Fans of the first will be pleased to learn the new season picks up where the last left off, losing none of its exuberance, pace, or often offbeat humour. In season two’s first episode, there’s a moment typical of the show’s deadpan absurdity, when George calls in Lazarus agents to help remove the body of a bad guy he’s just shot. Shiv, nursing his own bullet wound, suggests George should have shot his victim in the head rather than the heart, so as to leave less blood on his floor. Watching the black-clad Lazarus agents burst in, and efficiently execute their clean-up and removal of the corpse, George offers the silent professionals a cup of tea, and is met only by stony silence from the agents, and a giggle from me.
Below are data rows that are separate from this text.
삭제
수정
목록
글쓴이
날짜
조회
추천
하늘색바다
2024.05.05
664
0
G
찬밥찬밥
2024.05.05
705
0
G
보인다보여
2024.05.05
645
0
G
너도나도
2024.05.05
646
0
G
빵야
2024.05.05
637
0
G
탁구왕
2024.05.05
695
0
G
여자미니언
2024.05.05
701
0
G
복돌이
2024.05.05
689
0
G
Where season one seemed to ask if the world could be saved, this new season grapples with the very notion of whether humanity deserves salvation. Joe Barton, the show’s creator and principal writer, continues to balance the mind-bending paradoxes inherent in time-travel plots, with sympathetic, identifiable, and often slyly humorous characters, in a serial drama designed for viewers to binge at their leisure, then reset time, go back and do it all again.
The end result is an entertaining blend of thoughtful sci-fi, deft action, and relatable characterisation that lends The Lazarus Project its addictive appeal.